1939 treaty between Germany and Romania

The German-Romanian Treaty for the Development of Economic Relations between the Two Countries was a bilateral economic agreement signed between the German and the Romanian governments in Bucharest on 23 March 1939. The agreement established German control over most aspects of Romanian economy, and thus forcing the Romanian government to join the Axis powers at a later date. According to a contemporary report by Time magazine, "in no instance of modern times has one State made such humiliating, far-reaching economic concessions to another" as Romania to Germany, the same publication considering that it transformed Romania into a "German dependency".

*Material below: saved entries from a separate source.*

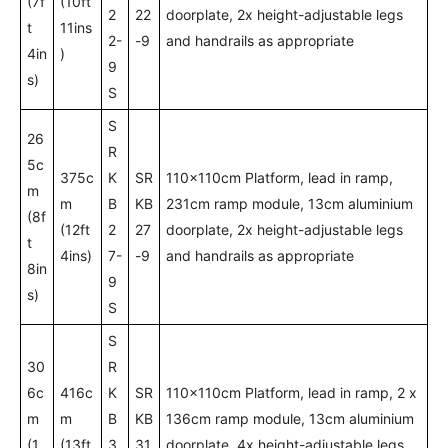
(7f
(10ft
2
22
doorplate, 2x height-adjustable legs
t
11ins
2-
-9
and handrails as appropriate
4in
)
9
s)
S
S
26
R
5c
375c
K
SR
110x110cm Platform, lead in ramp,
m
m
B
KB
231cm ramp module, 13cm aluminium
(8f
(12ft
2
27
doorplate, 2x height-adjustable legs
t
4ins)
7-
-9
and handrails as appropriate
8in
9
s)
S
S
30
R
6c
416c
K
SR
110x110cm Platform, lead in ramp, 2 x
m
m
B
KB
136cm ramp module, 13cm aluminium
(1
(13ft
3
31
doorplate, 4x height-adjustable legs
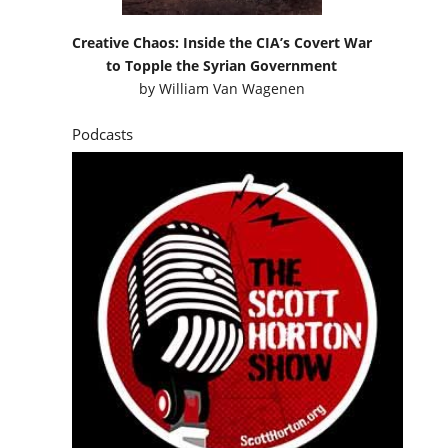
Creative Chaos: Inside the CIA’s Covert War
to Topple the Syrian Government
by
William Van Wagenen
Podcasts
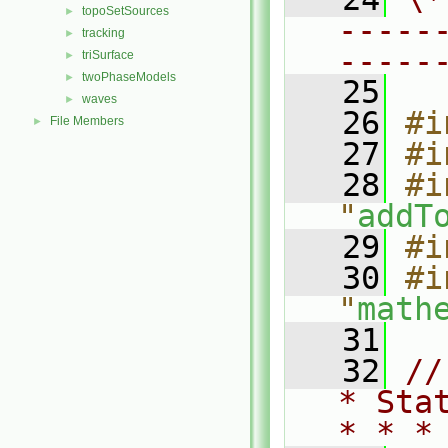
topoSetSources
►
-----
tracking
►
-----
triSurface
►
twoPhaseModels
►
   25
waves
►
   26
#i
File Members
►
   27
#i
   28
#i
"
addT
   29
#i
   30
#i
"
math
   31
   32
//
* Sta
* * *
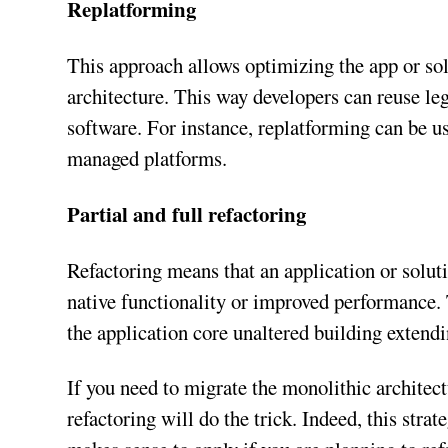
Replatforming
This approach allows optimizing the app or sol
architecture. This way developers can reuse l
software. For instance, replatforming can be u
managed platforms.
Partial and full refactoring
Refactoring means that an application or soluti
native functionality or improved performance.
the application core unaltered building extendin
If you need to migrate the monolithic architectu
refactoring will do the trick. Indeed, this stra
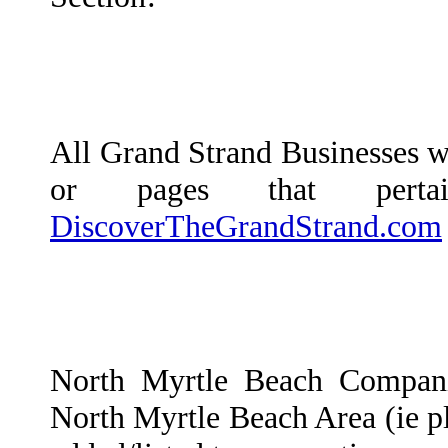
All Grand Strand Businesses wi
or pages that per
DiscoverTheGrandStrand.com
North Myrtle Beach Compani
North Myrtle Beach Area (ie plu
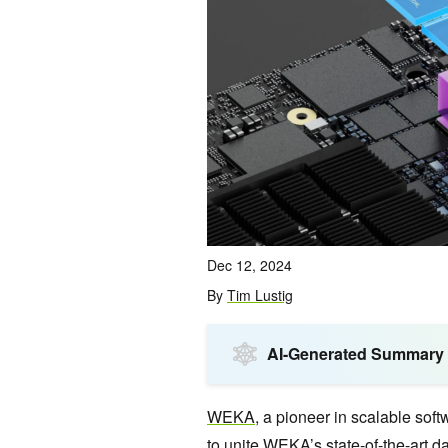
Dec 12, 2024
By
Tim Lustig
AI-Generated Summary
WEKA
, a pioneer in scalable sof
to unite WEKA’s state-of-the-art d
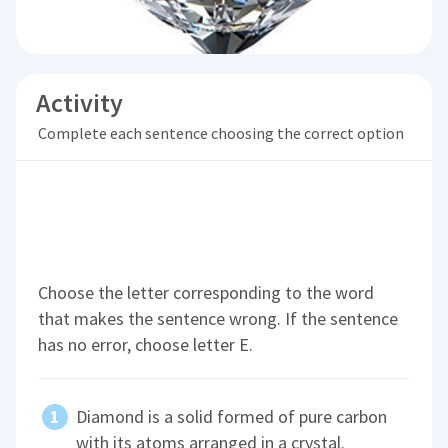
Activity
Complete each sentence choosing the correct option
Choose the letter corresponding to the word
that makes the sentence wrong. If the sentence
has no error, choose letter E.
Diamond is a solid formed of pure carbon
with its atoms arranged in a crystal.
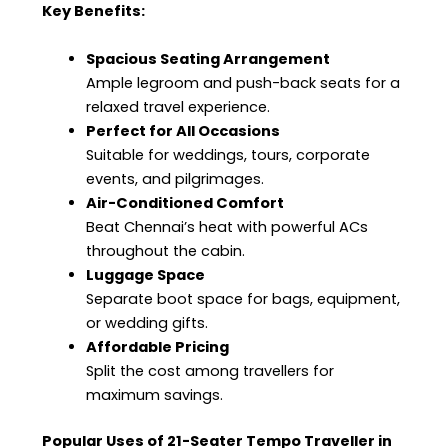
Key Benefits:
Spacious Seating Arrangement
Ample legroom and push-back seats for a
relaxed travel experience.
Perfect for All Occasions
Suitable for weddings, tours, corporate
events, and pilgrimages.
Air-Conditioned Comfort
Beat Chennai’s heat with powerful ACs
throughout the cabin.
Luggage Space
Separate boot space for bags, equipment,
or wedding gifts.
Affordable Pricing
Split the cost among travellers for
maximum savings.
Popular Uses of 21-Seater Tempo Traveller in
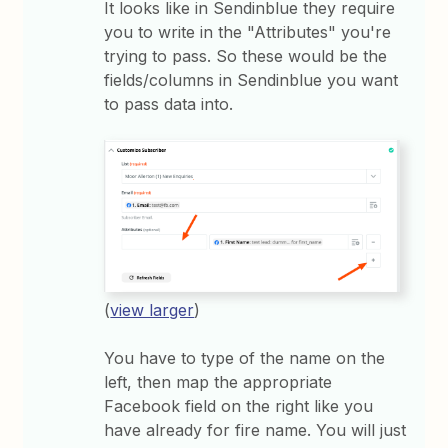
It looks like in Sendinblue they require
you to write in the "Attributes" you're
trying to pass. So these would be the
fields/columns in Sendinblue you want
to pass data into.
(
view larger
)
You have to type of the name on the
left, then map the appropriate
Facebook field on the right like you
have already for fire name. You will just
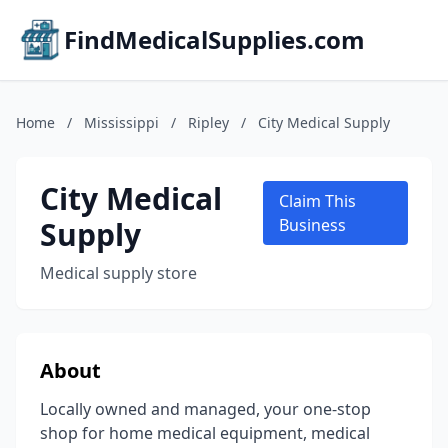
FindMedicalSupplies.com
Home
/
Mississippi
/
Ripley
/
City Medical Supply
City Medical
Claim This
Supply
Business
Medical supply store
About
Locally owned and managed, your one-stop
shop for home medical equipment, medical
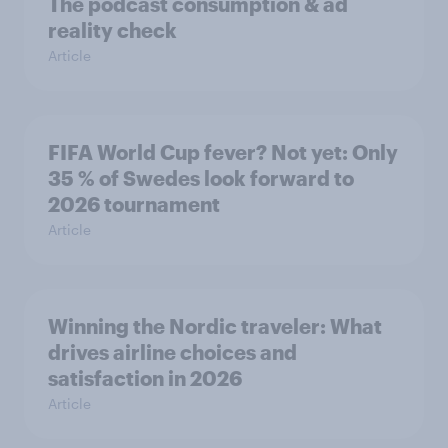
The podcast consumption & ad
reality check
Article
FIFA World Cup fever? Not yet: Only
35 % of Swedes look forward to
2026 tournament
Article
Winning the Nordic traveler: What
drives airline choices and
satisfaction in 2026
Article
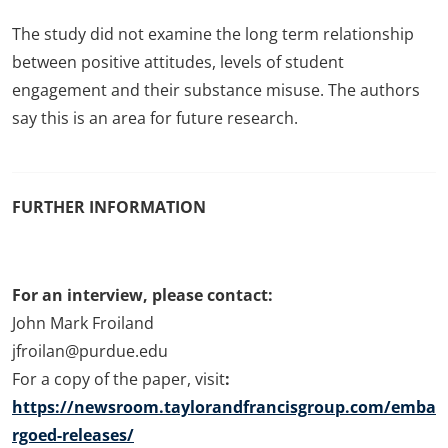
The study did not examine the long term relationship
between positive attitudes, levels of student
engagement and their substance misuse. The authors
say this is an area for future research.
FURTHER INFORMATION
For an interview, please contact:
John Mark Froiland
jfroilan@purdue.edu
For a copy of the paper, visit
:
https://newsroom.taylorandfrancisgroup.com/emba
rgoed-releases/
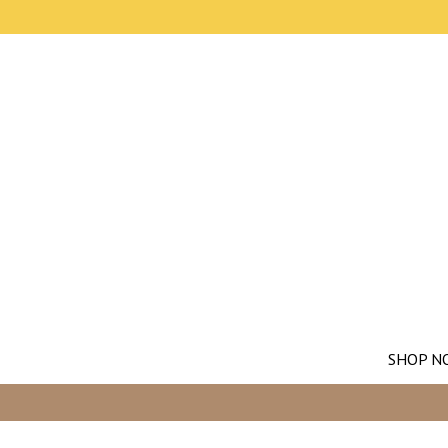
SHOP N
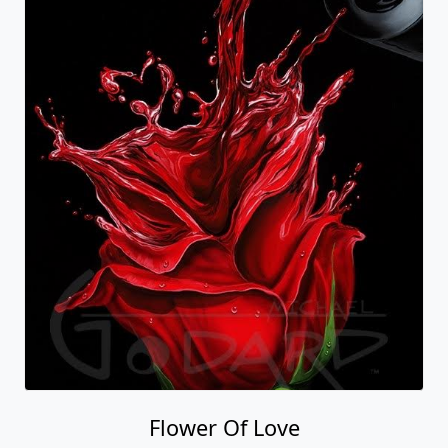
Flower Of Love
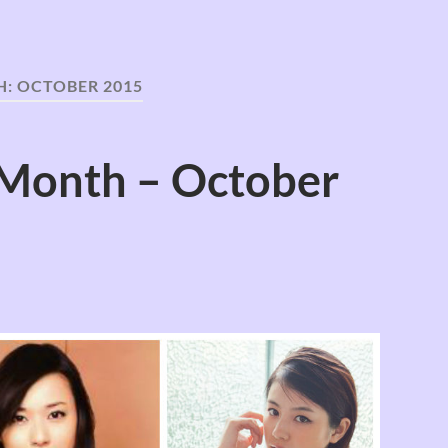
H:
OCTOBER 2015
 Month – October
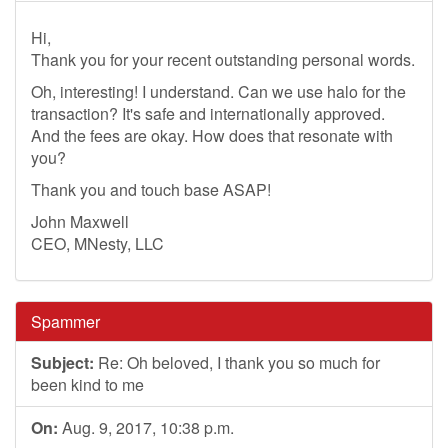
Hi,
Thank you for your recent outstanding personal words.
Oh, interesting! I understand. Can we use halo for the
transaction? It's safe and internationally approved.
And the fees are okay. How does that resonate with
you?
Thank you and touch base ASAP!
John Maxwell
CEO, MNesty, LLC
Spammer
Subject:
Re: Oh beloved, I thank you so much for
been kind to me
On:
Aug. 9, 2017, 10:38 p.m.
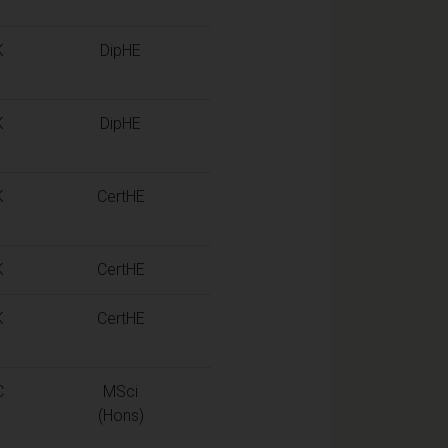
K
DipHE
K
DipHE
K
CertHE
K
CertHE
K
CertHE
C
MSci
(Hons)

Ratifications were exchanged in Berlin on 20 December 1939, and the agreement became effective on 20 January 1940. It was registered in League of Nations Treaty Series on 17 January 1940.

==Background==
In late 1938 and early 1939, the German government under Hitler was carrying out some of its plans for territorial changes in Europe, which gave the German Reich more land for economic expansion. As part of that process, Czechoslovakia was overrun on 15 March 1939. In addition, the German government coveted the oil-fields of Romania, and desired to secure Romanian military cooperation in case of war.

==Terms of the agreement==
The agreement provided for delivery of various Romanian goods to Germany in the fields of agriculture, timber and oil. In exchange, the German government undertook to supply the Romanian government with technical know-how and military equipment which might be required. The agreement also gave trade benefits to German companies in Romania, in the form of free trade zones. The agreement was designated for a period of ten years, with the possibility of extension.

==Aftermath==
The agreement strengthened the Third Reich economically and placed at its disposal the resources of Romania at a time Hitler was planning to invade Poland. The British government was alarmed by that development, and on 13 April 1939 committed itself to the defense of Romania from German aggressive designs on its sovereignty. However, the Romanian government assessed that British support will not be effective, and this evaluation seemed even more realistic following the German occupation of Poland in September 1939 and France in May–June 1940, and British withdrawal from the continent at the same time. As a result, the Romanian government decided to cooperate with the German government and on 23 November 1940 joined the Axis powers.